Open liuxin99 opened 1 year ago
I'm not the author of the paper but I can provide information for the last question.
In general, GECToR will first train only classifier layers firstly, so the memory usage will be small. However, after training a few epochs, the BERT based encoder will also be trained, so the memory usage will be large.
I think the solution of above is to set smaller batch size. To find a batch size where no out-of-memory occurs, you can try some kinds of values for batch size with setting [--cold_steps_count] option to zero. This option controls how many epochs to train only classifier layers, thus setting zero means BERT based encoder will be train from first epochs.
@gotutiyan I'm aware of the issue you mentioned, but what's puzzling to me is that I set the batch size to 64 and the accumulate size to 4, after two epochs of training and unfreezing the encoder's parameters, my GPU memory usage is around 9G. However, during the later training process, GPU memory usage gradually accumulates until it hits OOM (my GPU is V100 32G).
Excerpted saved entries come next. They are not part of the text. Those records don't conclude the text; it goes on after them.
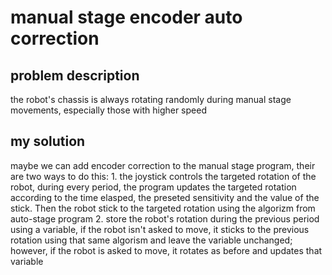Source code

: # manual stage encoder auto correction

## problem description
the robot's chassis is always rotating randomly during manual stage movements, especially those with higher speed

## my solution
maybe we can add encoder correction to the manual stage program, their are two ways to do this:
	1. the joystick controls the targeted rotation of the robot, during every period, the program updates the targeted rotation according to the time elasped, the preseted sensitivity and the value of the stick. Then the robot stick to the targeted rotation using the algorizm from auto-stage program
	2. store the robot's rotation during the previous period using a variable, if the robot isn't asked to move, it sticks to the previous rotation using that same algorism and leave the variable unchanged; however, if the robot is asked to move, it rotates as before and updates that variable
I'm not sure if there's a GPU memory leak.
@MaksTarnavskyi I am interested in your paper “Ensembling and Knowledge Distilling of Large Sequence Taggers for Grammatical Error Correction” and I want to reproduce your results. However, I have some questions about the experimental details of your paper.
In your paper and the GitHub repository, you did not specify the GPU configuration and the hyperparameters for each stage of training. Could you please share this information with me?
Also, I encountered a strange problem when I was training the model. In the first stage of training, the GPU memory usage was very small at first, but then it gradually increased. Even with a V100 32G GPU, I got out-of-memory errors. Do you know what might cause this problem and how to solve it?